The state would be better off if Hammon stopped showing up for work.
This one topped out the “meanness” measurement and ranked pretty high on the stupidity and factual incorrectness. As for national ridicule…. we really want the rest of the country to think our state & local governments are totally dysfunctional, right???
#6 Total score: 14
#1 – 5 pts
#2 – 0 pts
#3 – 4 pts
#4 – 5 pts
#5 – 0 pts
About the people coming to Alabama from all over the country to protest the destructive immigration law, Armistead said this week: “This is reminiscent of others coming into our state to cause trouble.”
State GOP Chair Bill Armistead revealed a lot about the racist underpinnings of the immigration bill when he described protestors this way. Is he sure he didn't mean to say “outside agitators?”
Joey Kennedy of the Birmingham News gave one of the best smackdowns:
When pressed to explain what he meant about outsiders causing trouble, Armistead said it was similar to the “overreach” of federal health care reform.

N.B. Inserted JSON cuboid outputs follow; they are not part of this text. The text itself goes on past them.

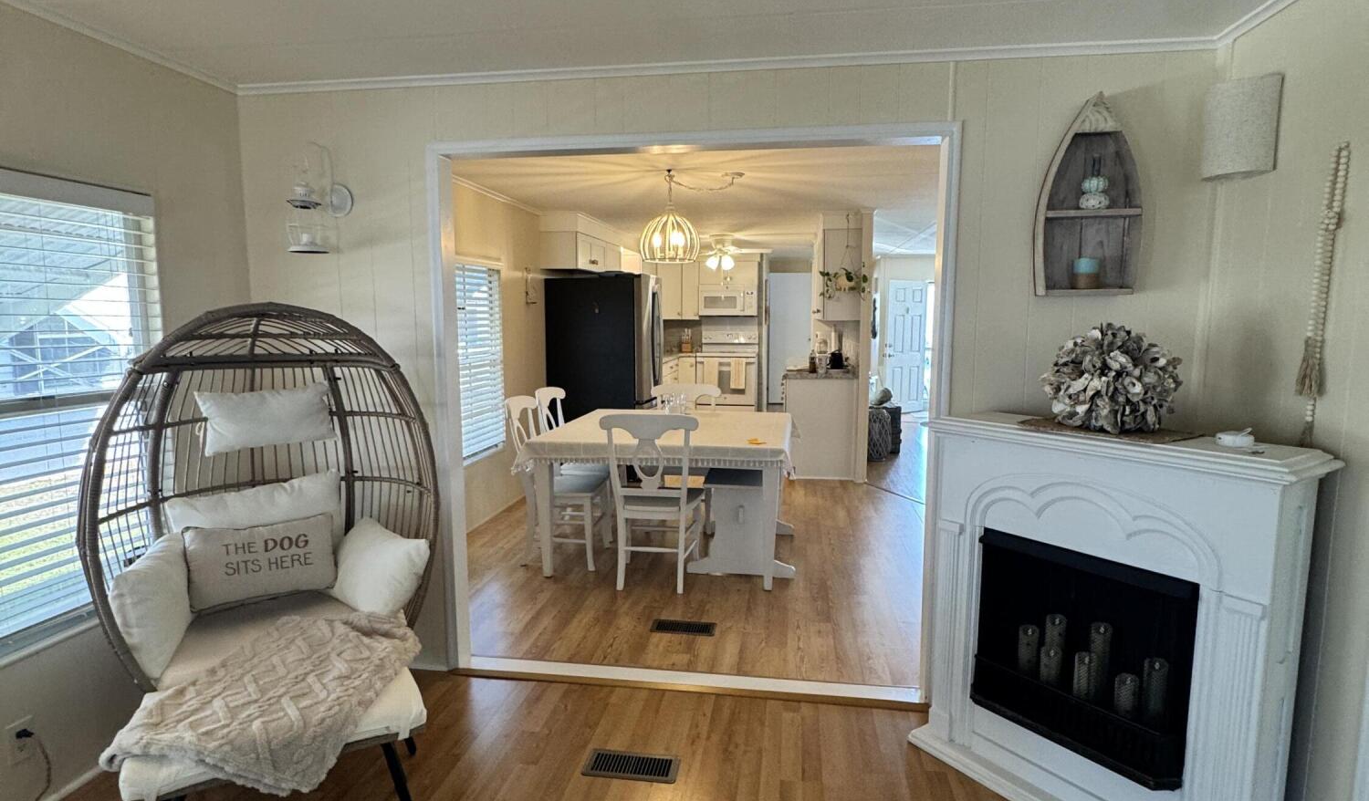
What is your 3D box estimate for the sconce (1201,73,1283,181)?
[{"bbox_3d":[1.614,-0.789,2.179,0.125,0.260,0.240,1,7,9],"label":"sconce"}]

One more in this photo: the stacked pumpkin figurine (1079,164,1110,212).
[{"bbox_3d":[1.294,-0.682,2.330,0.086,0.160,0.086,1,7,8],"label":"stacked pumpkin figurine"}]

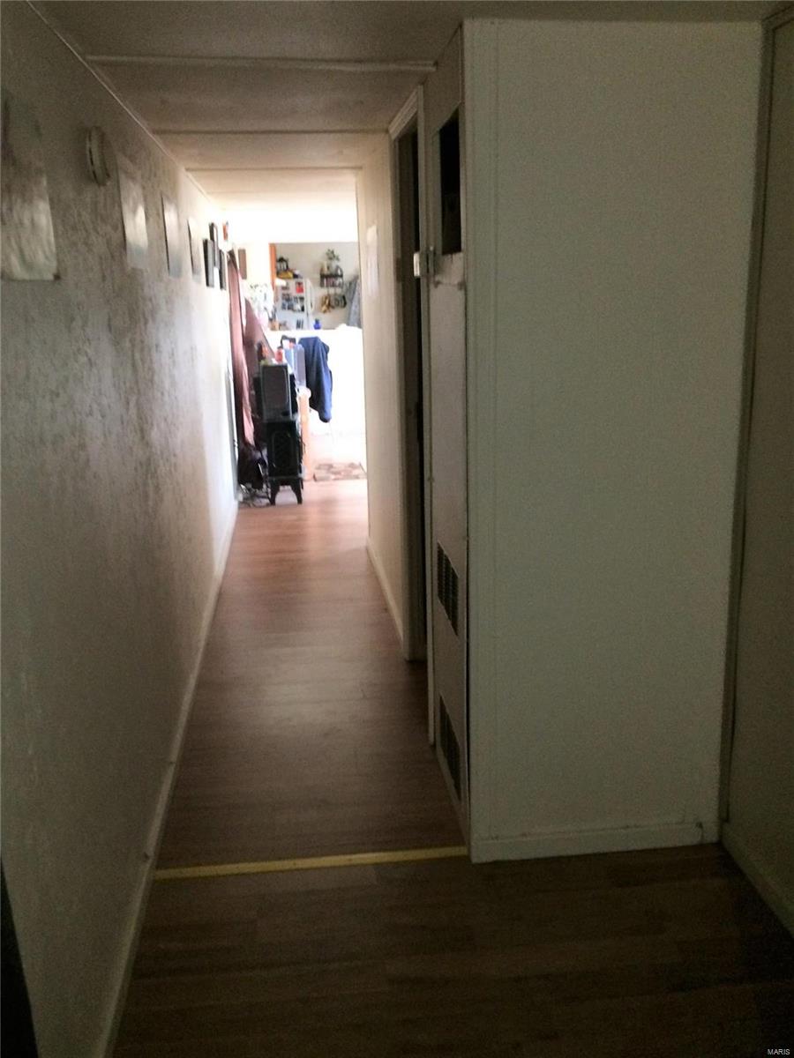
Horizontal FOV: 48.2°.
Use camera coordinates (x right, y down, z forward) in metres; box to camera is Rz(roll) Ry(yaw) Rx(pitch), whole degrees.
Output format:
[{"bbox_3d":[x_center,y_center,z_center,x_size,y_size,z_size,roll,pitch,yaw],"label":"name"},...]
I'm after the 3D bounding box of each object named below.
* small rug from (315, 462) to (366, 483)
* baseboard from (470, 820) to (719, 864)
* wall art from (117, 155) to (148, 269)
[{"bbox_3d":[-0.512,-0.522,7.992,0.460,0.012,0.767,-3,15,-6],"label":"small rug"},{"bbox_3d":[0.568,0.889,2.524,0.723,0.075,0.013,-3,15,-6],"label":"baseboard"},{"bbox_3d":[-0.797,-0.948,2.693,0.015,0.304,0.376,-3,15,-6],"label":"wall art"}]

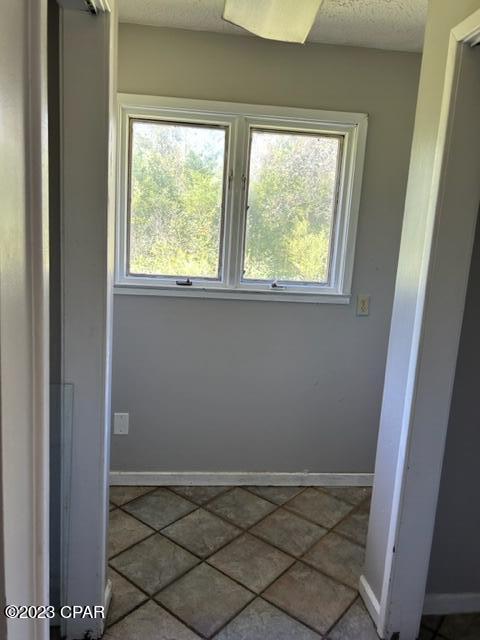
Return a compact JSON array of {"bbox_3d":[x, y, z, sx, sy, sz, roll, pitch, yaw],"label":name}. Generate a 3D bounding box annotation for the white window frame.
[{"bbox_3d":[-0.021,-0.615,2.584,1.355,1.016,0.090,2,10,-6],"label":"white window frame"}]

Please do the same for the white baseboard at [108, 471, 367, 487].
[{"bbox_3d":[0.039,0.952,2.845,1.620,0.088,0.016,2,10,-6],"label":"white baseboard"}]

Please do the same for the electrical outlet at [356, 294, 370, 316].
[{"bbox_3d":[0.701,-0.079,2.726,0.071,0.116,0.012,2,10,-6],"label":"electrical outlet"}]

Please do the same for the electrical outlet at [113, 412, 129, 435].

Yeah, we all remember that mob down at the Birmingham bus station that beat up all those out-of-state health-care riders.
Armistead's statement topped out on the “racially insensitive” measure as well as the “stupid” scale. It was close – receiving a “4” – on the national ridicule measure.
Yes, Mr. Armistead, we really want to remind people about Alabama's previous problems with “outsiders” causing trouble, don't we?